Final pitches as Victorians head to polls

Premier Daniel Andrews and Liberal Leader Matthew Guy have made their final pitches to undecided voters as Victorians head to the polls for the state election.

The premier focused on Labor's promises to bring back state-owned energy and make kinder free, while Mr Guy shone a spotlight on the coalition's plans to fix the health system and ease cost-of-living pressures.

Neither could resist taking a last swipe at each other as the curtains closed on an at-times ugly campaign.

"Let's build projects, let's not cancel them," Mr Andrews told reporters on Friday.

"All those jobs, those skills, all that renewable energy and that downward pressure on bills will only happen if our Labor government is re-elected."

Mr Andrews saved his final campaign visit for the seat of Northcote, held by Labor on a 1.7 per cent margin but one of several inner-Melbourne electorates under threat from the Greens.

He unveiled 11th-hour election sweeteners to invest $116m in building six tech schools and a $24 million boost for kindergartens.

In his second attempt to snatch the top job from Mr Andrews after the 2018 "Danslide", Mr Guy said the state needed a change of direction.

"My opponent he has been out all week ... Apparently, I'm responsible for everything that's occurred, that's gone in the world in the last 20 years," he told reporters while making a tourism announcement at Ballarat's Sovereign Hill.

The latest polling indicates Mr Andrews is set to retain power but Labor could lose between eight and 12 seats, potentially forcing it into minority government.

Needing to pick up 18 seats to form government outright, Mr Guy is upbeat about causing a boilover and proving the naysayers wrong.

"It's easy, with respect, for those not in politics to think that can't be done.

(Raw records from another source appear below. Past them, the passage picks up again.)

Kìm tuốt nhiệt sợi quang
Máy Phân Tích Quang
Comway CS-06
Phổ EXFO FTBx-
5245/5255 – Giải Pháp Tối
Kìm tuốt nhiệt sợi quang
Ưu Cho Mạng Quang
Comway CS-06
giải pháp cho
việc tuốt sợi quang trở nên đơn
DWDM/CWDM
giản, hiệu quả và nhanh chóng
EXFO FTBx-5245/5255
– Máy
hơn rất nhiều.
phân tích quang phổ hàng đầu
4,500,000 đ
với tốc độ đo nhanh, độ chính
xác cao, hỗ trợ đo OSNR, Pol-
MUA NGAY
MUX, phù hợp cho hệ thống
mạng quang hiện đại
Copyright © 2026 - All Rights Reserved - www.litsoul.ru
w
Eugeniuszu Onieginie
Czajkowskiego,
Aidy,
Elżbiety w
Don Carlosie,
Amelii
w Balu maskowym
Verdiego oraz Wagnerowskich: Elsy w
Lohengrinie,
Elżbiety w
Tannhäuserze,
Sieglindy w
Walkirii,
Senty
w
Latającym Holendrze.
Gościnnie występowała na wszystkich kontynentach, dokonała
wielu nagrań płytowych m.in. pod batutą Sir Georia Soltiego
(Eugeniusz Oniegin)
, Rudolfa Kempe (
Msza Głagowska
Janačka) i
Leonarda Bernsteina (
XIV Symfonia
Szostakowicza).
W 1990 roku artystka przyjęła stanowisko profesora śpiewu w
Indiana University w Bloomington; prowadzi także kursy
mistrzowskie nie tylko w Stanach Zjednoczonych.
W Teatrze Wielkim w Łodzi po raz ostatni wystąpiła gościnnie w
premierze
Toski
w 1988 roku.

But I can tell you it can," he said.

The would-be premier wasn't entertaining questions about staying on as Liberal leader in the event of another loss and stood by shadow treasurer David Davis.

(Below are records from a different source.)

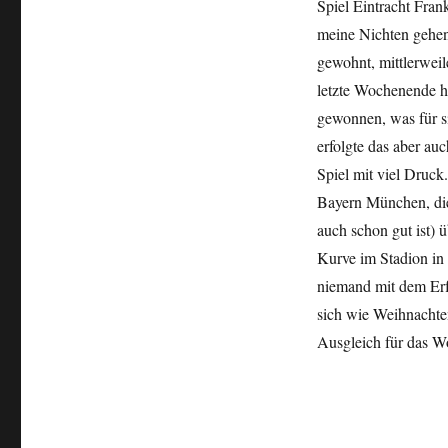
Spiel Eintracht Fra
meine Nichten gehen 
gewohnt, mittlerweil
letzte Wochenende h
gewonnen, was für si
erfolgte das aber a
Spiel mit viel Druck
Bayern München, die 
auch schon gut ist) 
Kurve im Stadion in 
niemand mit dem Erfo
sich wie Weihnachten
Ausgleich für das W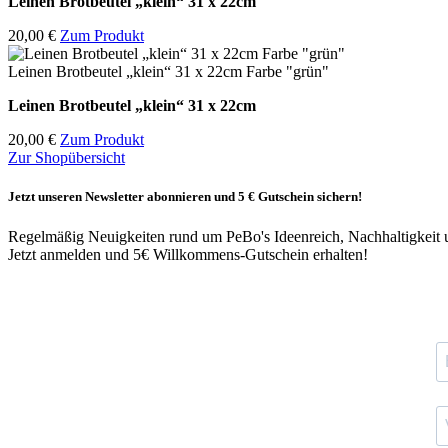
Leinen Brotbeutel
„klein“ 31 x 22cm
20,00 €
Zum Produkt
Leinen Brotbeutel „klein“ 31 x 22cm Farbe "grün"
Leinen Brotbeutel
„klein“ 31 x 22cm
20,00 €
Zum Produkt
Zur Shopübersicht
Jetzt unseren Newsletter abonnieren und 5 € Gutschein sichern!
Regelmäßig Neuigkeiten rund um PeBo's Ideenreich, Nachhaltigkeit 
Jetzt anmelden und 5€ Willkommens-Gutschein erhalten!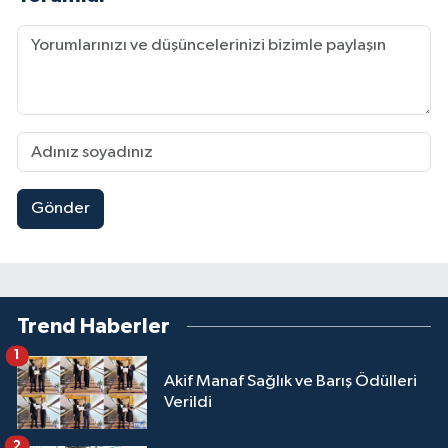
Gönder
Trend Haberler
1
Akif Manaf Sağlık ve Barış Ödülleri
Verildi
2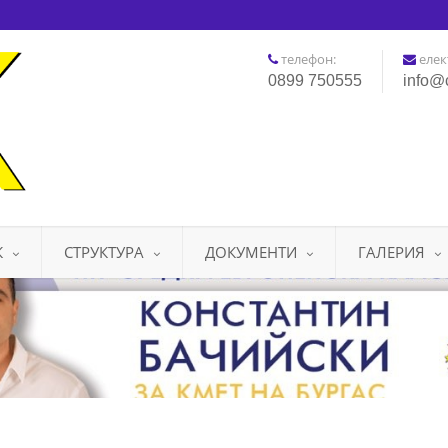
телефон:
елек
0899 750555
info@
К
СТРУКТУРА
ДОКУМЕНТИ
ГАЛЕРИЯ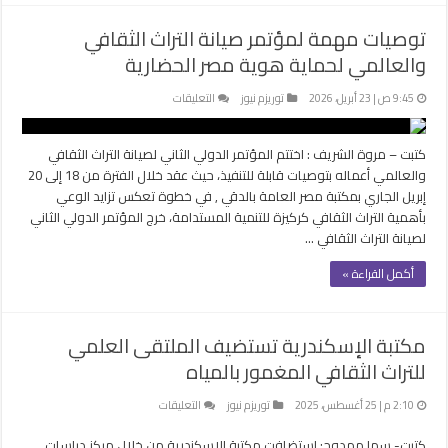
توصيات مهمة لمؤتمر صيانة التراث الثقافي
والعالمي لحماية هوية مصر الحضارية
على
9:45 ص | 23 أبريل، 2026
توريزم نيوز
التعليقات
توصيات
مهمة
كتبت – مروة الشريف : اختتم المؤتمر الدولي الثاني لصيانة التراث الثقافي
لمؤتمر
والعالمي أعماله بتوصيات قابلة للتنفيذ، حيث عقد خلال الفترة من 18 إلى 20
صيانة
إبريل الجاري بمكتبة مصر العامة بالدقي , في خطوة تعكس تزايد الوعي
التراث
بأهمية التراث الثقافي كركيزة للتنمية المستدامة، خرج المؤتمر الدولي الثاني
الثقافي
لصيانة التراث الثقافي …
والعالمي
لحماية
أكمل القراءة »
هوية
مصر
الحضارية
مغلقة
مكتبة الإسكندرية تستضيف الملتقى العلمي
للتراث الثقافي المغمور بالمياه
على
2:10 م | 25 أغسطس، 2025
توريزم نيوز
التعليقات
مكتبة
كتبت- سها ممدوح: استضافت مكتبة الإسكندرية من خلال مركز دراسات
الإسكندرية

Mr Davis did not initially supply a total estimate for the coalition's election policy costings but Mr Guy guaranteed he would serve as treasurer if the coalition was elected.

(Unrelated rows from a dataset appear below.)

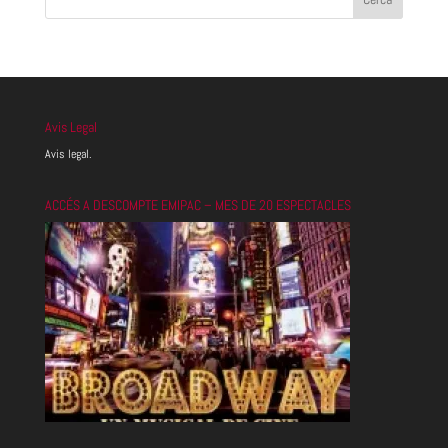
Avis Legal
Avis legal.
ACCÉS A DESCOMPTE EMIPAC – MES DE 20 ESPECTACLES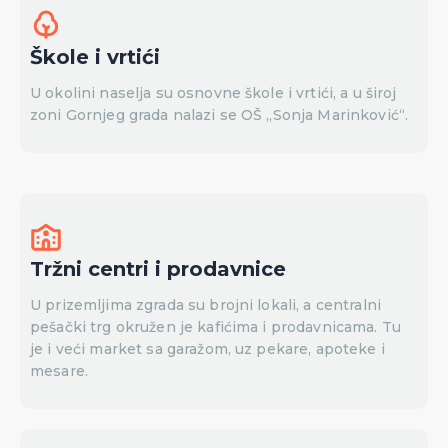
Škole i vrtići
U okolini naselja su osnovne škole i vrtići, a u široj
zoni Gornjeg grada nalazi se OŠ „Sonja Marinković“.
Tržni centri i prodavnice
U prizemljima zgrada su brojni lokali, a centralni
pešački trg okružen je kafićima i prodavnicama. Tu
je i veći market sa garažom, uz pekare, apoteke i
mesare.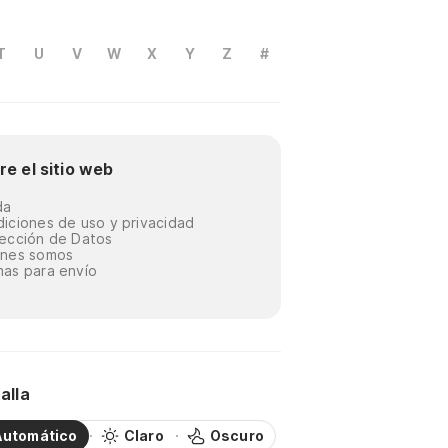
T
U
V
W
X
Y
Z
#
re el sitio web
da
iciones de uso y privacidad
ección de Datos
énes somos
as para envío
alla
Automático
Claro
Oscuro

Almost two million Victorians of 4.4 million enrolled voted early, with the Victorian Electoral Commission warning it could delay results on election night.

Those votes will be counted across 155 early centres, while the rest will be counted at 1700 election-day sites.

The commission is aiming to count 75 per cent of votes over the weekend, with absentee votes to be tallied next week.

About 600,000 postal votes have been sent out but only 270,000 returned so far ahead of Saturday's 6pm mailing deadline.

The premier broke with tradition to cast his ballot early on Thursday evening, voting outside his electorate of Mulgrave alongside wife Catherine and two of his children.

Mr Guy will vote at Templestowe, within his northeast Melbourne seat of Bulleen, on Saturday.